- To do
Could you work out the number of lines in the listing that include the word "edges" and reply with that figure alone?

== Records for processing ==

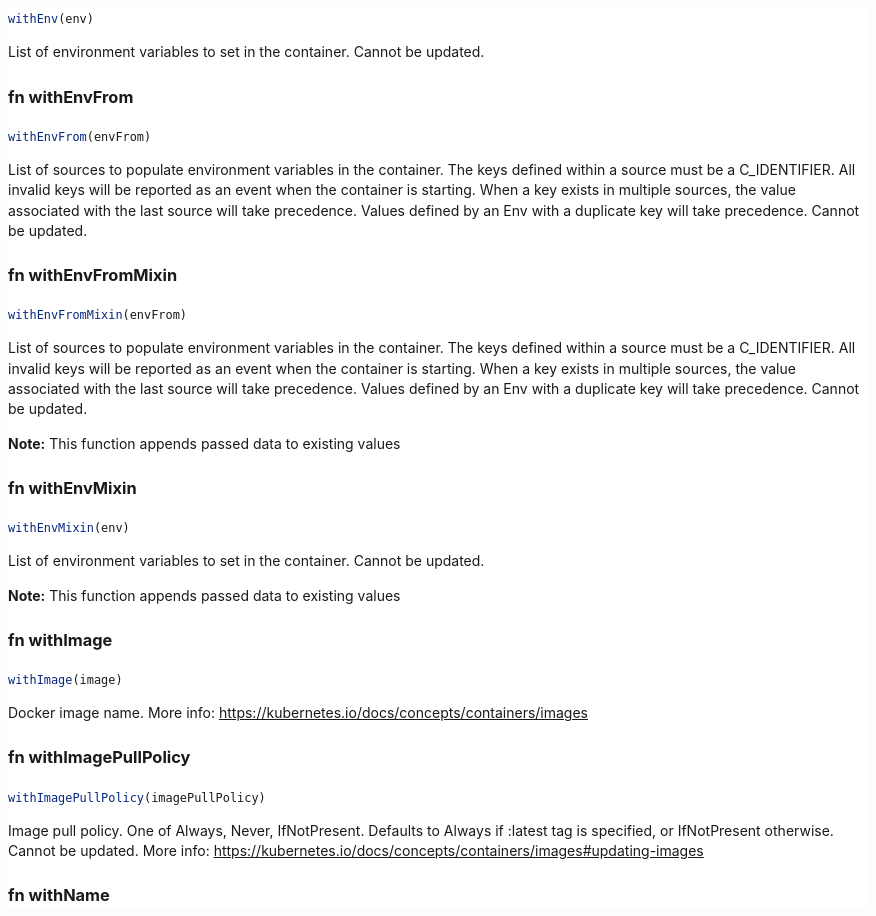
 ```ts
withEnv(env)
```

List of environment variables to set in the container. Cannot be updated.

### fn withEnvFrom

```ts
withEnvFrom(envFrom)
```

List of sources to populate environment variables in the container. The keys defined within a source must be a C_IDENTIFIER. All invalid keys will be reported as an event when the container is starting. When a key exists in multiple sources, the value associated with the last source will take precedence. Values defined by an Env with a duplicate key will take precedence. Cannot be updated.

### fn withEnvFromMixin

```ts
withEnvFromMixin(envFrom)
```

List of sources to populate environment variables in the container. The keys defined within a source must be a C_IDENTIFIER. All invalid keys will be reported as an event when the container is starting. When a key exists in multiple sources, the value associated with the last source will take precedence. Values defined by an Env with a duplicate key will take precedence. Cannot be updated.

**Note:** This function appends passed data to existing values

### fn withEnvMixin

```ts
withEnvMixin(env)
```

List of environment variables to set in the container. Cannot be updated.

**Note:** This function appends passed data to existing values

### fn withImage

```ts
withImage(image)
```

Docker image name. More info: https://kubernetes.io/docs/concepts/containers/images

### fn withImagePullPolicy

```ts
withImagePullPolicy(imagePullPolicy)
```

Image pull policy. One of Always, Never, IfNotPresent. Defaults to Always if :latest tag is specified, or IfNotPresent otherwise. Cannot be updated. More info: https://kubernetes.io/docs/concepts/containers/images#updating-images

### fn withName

===
== Records for processing ==

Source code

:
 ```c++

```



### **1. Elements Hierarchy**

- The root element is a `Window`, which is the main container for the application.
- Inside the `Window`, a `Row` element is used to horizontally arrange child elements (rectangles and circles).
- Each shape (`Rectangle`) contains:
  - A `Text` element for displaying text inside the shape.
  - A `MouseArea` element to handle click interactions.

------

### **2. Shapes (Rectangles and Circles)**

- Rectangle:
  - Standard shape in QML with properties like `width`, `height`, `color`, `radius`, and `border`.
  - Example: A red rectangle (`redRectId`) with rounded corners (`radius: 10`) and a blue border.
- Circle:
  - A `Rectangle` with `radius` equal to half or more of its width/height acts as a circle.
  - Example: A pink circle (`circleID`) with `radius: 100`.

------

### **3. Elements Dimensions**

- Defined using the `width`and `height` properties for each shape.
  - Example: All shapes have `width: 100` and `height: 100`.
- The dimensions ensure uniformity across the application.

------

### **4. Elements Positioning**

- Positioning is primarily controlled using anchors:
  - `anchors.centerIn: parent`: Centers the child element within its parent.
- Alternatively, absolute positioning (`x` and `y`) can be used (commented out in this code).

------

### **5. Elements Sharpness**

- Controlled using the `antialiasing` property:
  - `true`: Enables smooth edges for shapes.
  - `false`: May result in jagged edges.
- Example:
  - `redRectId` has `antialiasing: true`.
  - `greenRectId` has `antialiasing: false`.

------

===

- Expected answer
2